_ABOUT THIS TASK:_ The entries below are to be restated exactly, and their images are to be omitted.

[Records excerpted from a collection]
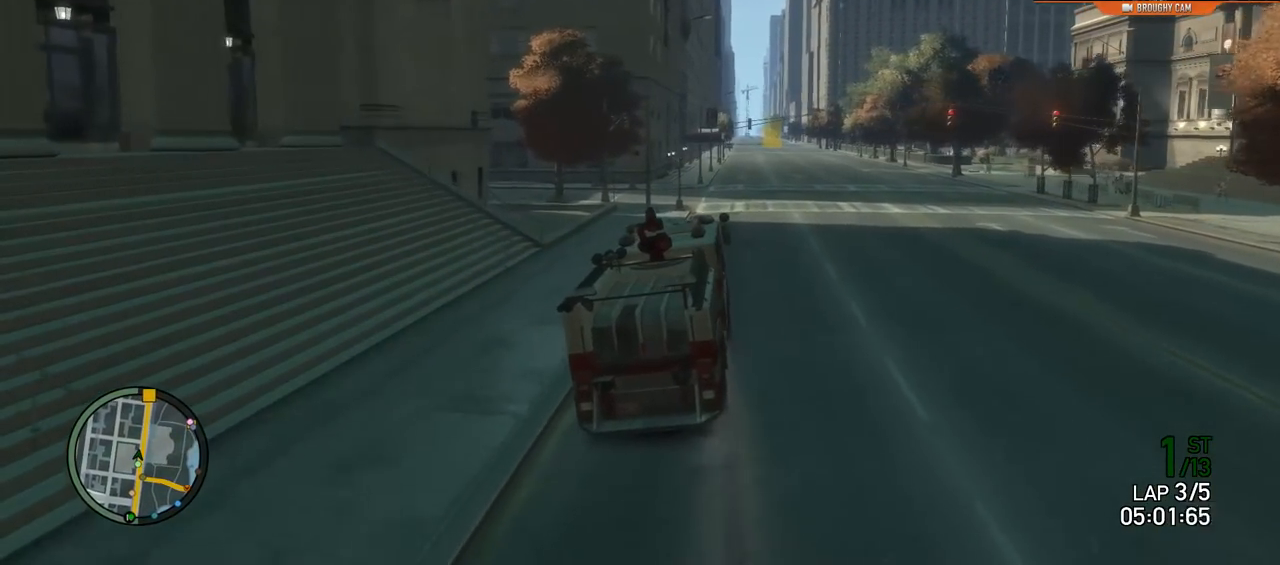
{"buttons": ["R2"], "left_stick": "center", "right_stick": "center", "events": [[200, "left_stick", "right"], [367, "left_stick", "center"]]}
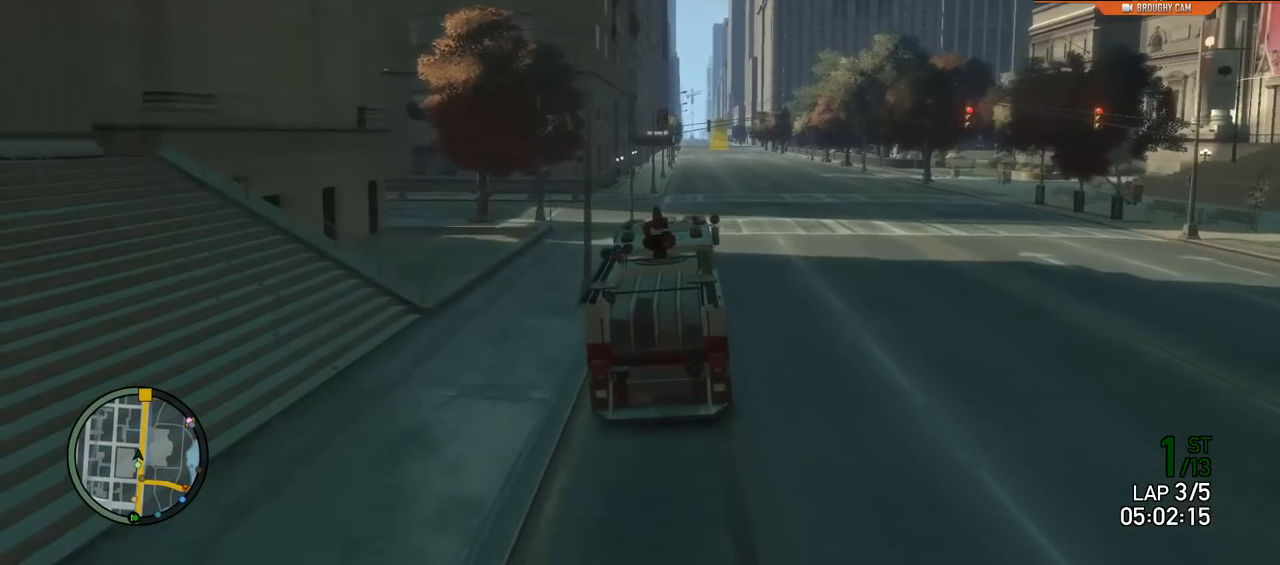
{"buttons": ["L1", "R2"], "left_stick": "center", "right_stick": "center", "events": [[267, "left_stick", "left"], [400, "left_stick", "center"], [434, "L1", "down"]]}
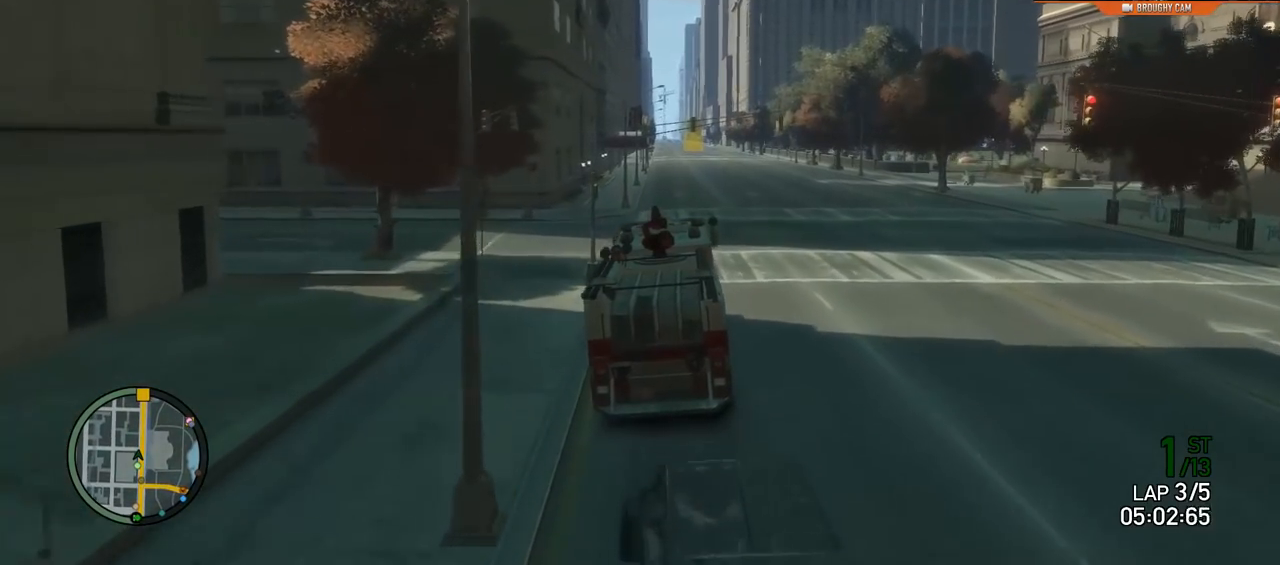
{"buttons": ["L1", "R2"], "left_stick": "right", "right_stick": "down", "events": [[217, "right_stick", "down"], [384, "left_stick", "right"]]}
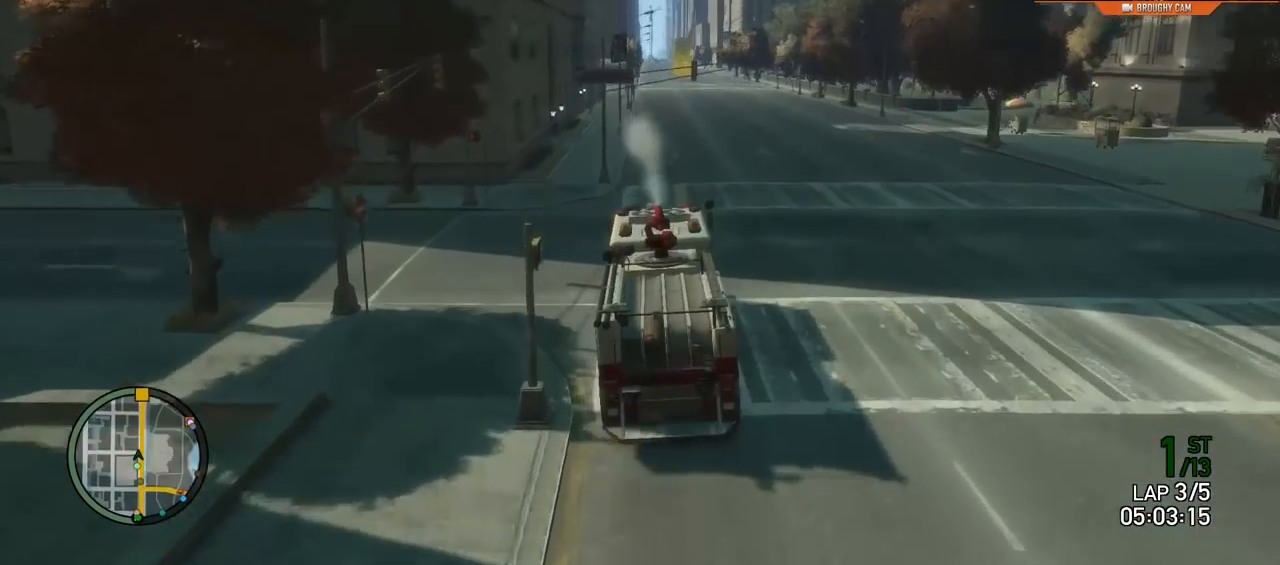
{"buttons": ["L1", "R2"], "left_stick": "center", "right_stick": "down", "events": [[117, "left_stick", "center"]]}
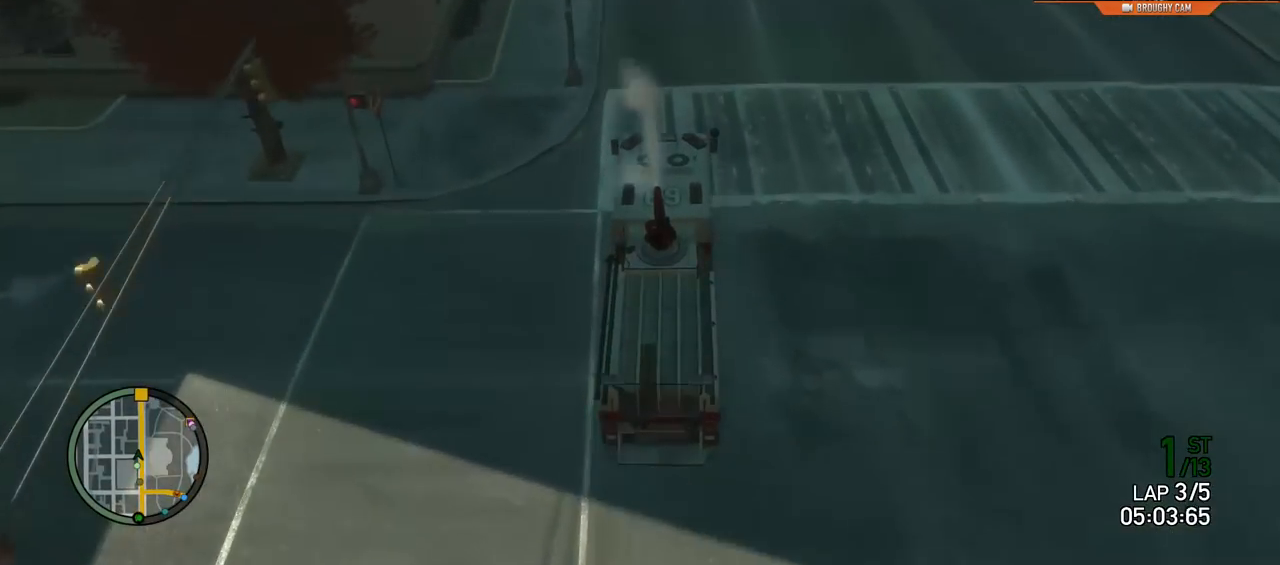
{"buttons": ["L1", "R2"], "left_stick": "center", "right_stick": "down-right", "events": [[484, "right_stick", "down-right"]]}
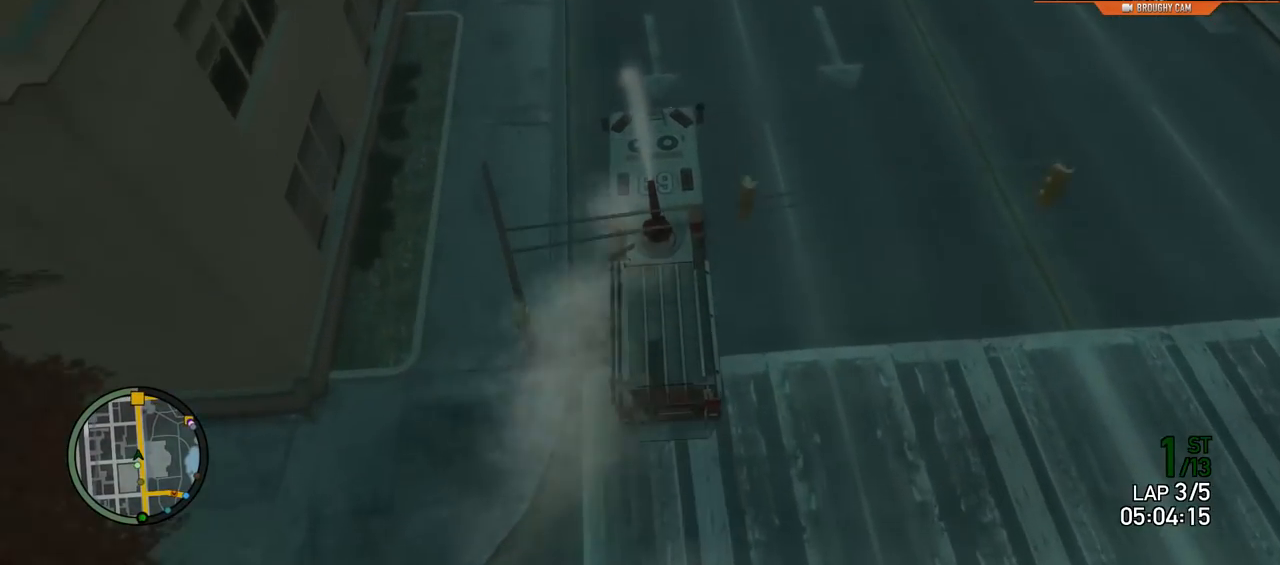
{"buttons": ["L1", "R2"], "left_stick": "center", "right_stick": "down", "events": [[133, "left_stick", "left"], [267, "left_stick", "center"], [350, "right_stick", "down"]]}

_SOLUTION FOR THIS EXERCISE:_
{"buttons": ["R2"], "left_stick": "center", "right_stick": "center", "events": [[200, "left_stick", "right"], [367, "left_stick", "center"]]}
{"buttons": ["L1", "R2"], "left_stick": "center", "right_stick": "center", "events": [[267, "left_stick", "left"], [400, "left_stick", "center"], [434, "L1", "down"]]}
{"buttons": ["L1", "R2"], "left_stick": "right", "right_stick": "down", "events": [[217, "right_stick", "down"], [384, "left_stick", "right"]]}
{"buttons": ["L1", "R2"], "left_stick": "center", "right_stick": "down", "events": [[117, "left_stick", "center"]]}
{"buttons": ["L1", "R2"], "left_stick": "center", "right_stick": "down-right", "events": [[484, "right_stick", "down-right"]]}
{"buttons": ["L1", "R2"], "left_stick": "center", "right_stick": "down", "events": [[133, "left_stick", "left"], [267, "left_stick", "center"], [350, "right_stick", "down"]]}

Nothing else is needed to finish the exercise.